M. Jean-Pierre Masseret attire l'attention de M. le garde des sceaux, ministre de la justice et des libertés, sur les conséquences des procédures de divorce pour les agriculteurs dont l'exploitation est détenue en communauté de biens.
Deux problématiques sont à l'origine de cette situation : l'ignorance de la fluctuation du revenu agricole, conduisant à une mauvaise appréciation des ressources financières de l'exploitation ; l'absence de réflexion d'analyse et d'appréhension de la situation économique et financière future de l'exploitation résultant de la nécessité pour l'époux qui se maintient sur celle-ci de devoir faire face à la reprise financière de la quote-part des actifs d'exploitation appartenant à son conjoint.

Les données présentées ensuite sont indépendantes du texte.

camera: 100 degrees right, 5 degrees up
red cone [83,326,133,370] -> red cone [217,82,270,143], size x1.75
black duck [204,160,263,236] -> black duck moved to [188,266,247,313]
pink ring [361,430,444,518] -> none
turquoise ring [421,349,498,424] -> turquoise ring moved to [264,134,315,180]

Or cette approche est déterminante lorsque l'on sait que la rentabilité des capitaux investis en agriculture est faible (1,80 % après rémunération du travail).

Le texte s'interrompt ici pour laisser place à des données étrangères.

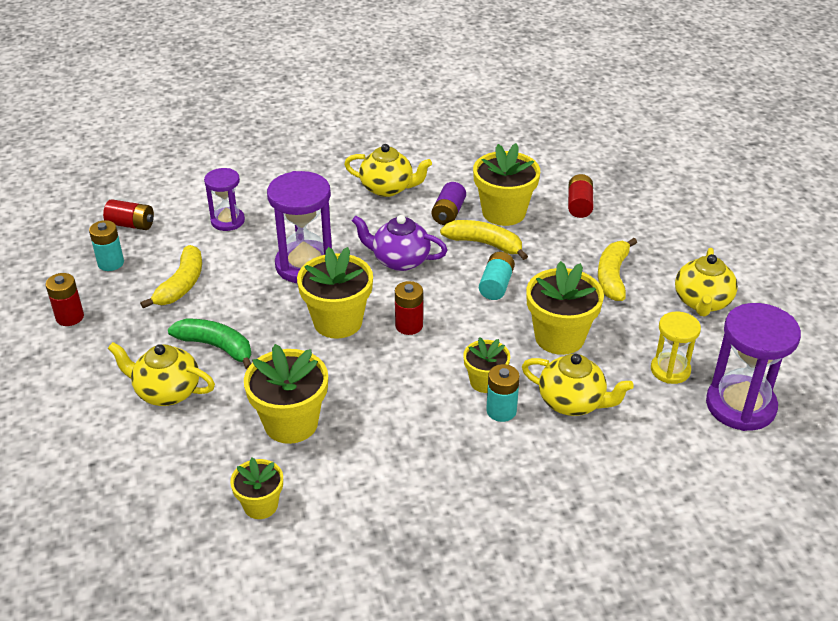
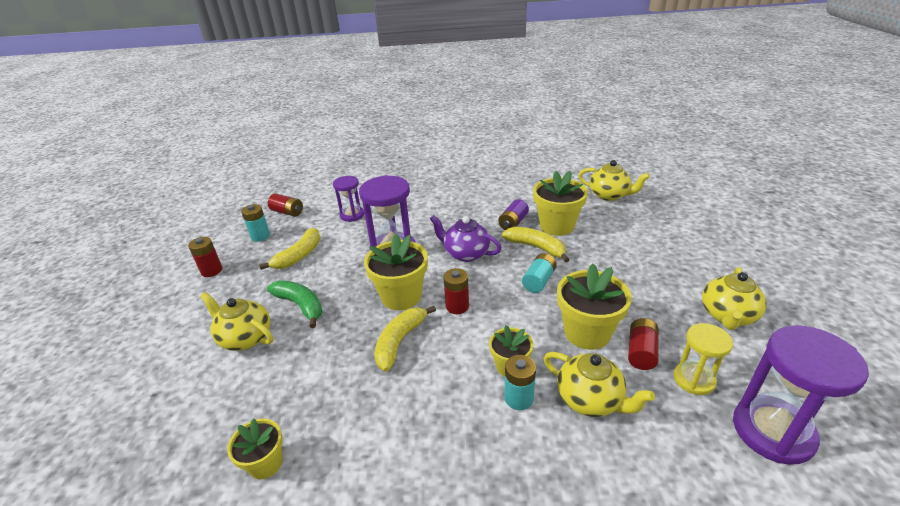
camera: 15 degrees right, 5 degrees down
yellow flower pot [244,344,328,444] -> none
yellow teapot [344,144,432,197] -> yellow teapot moved to [578,160,650,201]
red battery [568,174,593,218] -> red battery moved to [628,318,659,370]
yellow banana [598,238,637,301] -> yellow banana moved to [374,306,436,372]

Selon les résultats économiques des exploitations constituant notre réseau de référence, le revenu moyen agricole s'est élevé en moyenne à 211 €/ha sur les trois dernières années.
Avec un actif moyen de 3 000 €/ha hors foncier en valeur comptable, auquel il convient d'ajouter la valeur des terres toujours plus élevée (environ 6 000 €/ha frais compris), le revenu tiré de l'exploitation permet très difficilement de faire face à la fois à la reprise de la part du capital appartenant au conjoint, aux besoins de la famille ainsi qu'au service d'une prestation compensatoire au profit de ce dernier.
La faible rentabilité de l'activité agricole eu égard à un coût en capital très élevé se traduit par un nombre d'installations en continuelle décroissance : trente à quarante installations par an en Moselle contre une centaine il y a quelques années.
Au final, cette situation est fortement dommageable car elle remet en cause la pérennité immédiate de l'exploitation, suscitant l'inquiétude du monde agricole.
C'est pourquoi, il lui demande quelles sont les intentions du Gouvernement pour pallier cette situation et assurer ainsi l'avenir des exploitations concernées.
La liquidation d'un régime communautaire conduit à la répartition entre les époux des biens composant la communauté, chaque époux conservant ses biens propres. Ainsi, sauf si leur contrat de mariage en dispose autrement, chacun des époux devra percevoir l'équivalent en nature de la moitié de la valeur des biens composant le boni de communauté, tels qu'évalués au jour du partage. En principe, les lots des époux doivent être égaux. Cependant, les articles 831 et 832 du code civil permettent à l'époux qui participe ou a participé à une entreprise agricole d'en obtenir l'attribution préférentielle. Ce dispositif qui vise à éviter le morcellement des exploitations agricoles préserve dans le même temps les droits de l'autre époux. Il prévoit à cet égard que lorsque la valeur de cette exploitation excède la moitié de l'actif net de la communauté, l'attributaire de l'exploitation agricole sera redevable d'une soulte à l'égard de son conjoint. La soulte due est payable comptant mais les époux peuvent convenir à l'amiable de délais de paiement. À défaut d'accord entre les époux, il résulte des dispositions combinées des articles 1476, alinéa 2, et 832-4 du code civil que le juge pourra octroyer à l'époux attributaire des délais pour le paiement de la moitié de la soulte, qui ne pourront excéder dix ans. La prestation compensatoire obéit quant à elle à une logique très différente : elle est destinée à compenser, autant qu'il est possible, la disparité que la rupture du mariage crée dans les conditions de vie respectives des époux. L'article 267 du code civil prévoit que le juge saisi d'une telle demande dans le cadre de la procédure de divorce doit notamment prendre en compte le patrimoine estimé ou prévisible des époux, tant en capital qu'en revenu, après la liquidation du régime matrimonial. Ainsi le montant des revenus générés par l'exploitation agricole sera nécessairement intégré lors de la fixation du montant de la prestation compensatoire. Il ressort de ces éléments que les dispositions actuelles permettent de répondre à la problématique liée au sort de l'exploitation agricole détenue en commun par des époux lors de la procédure de divorce.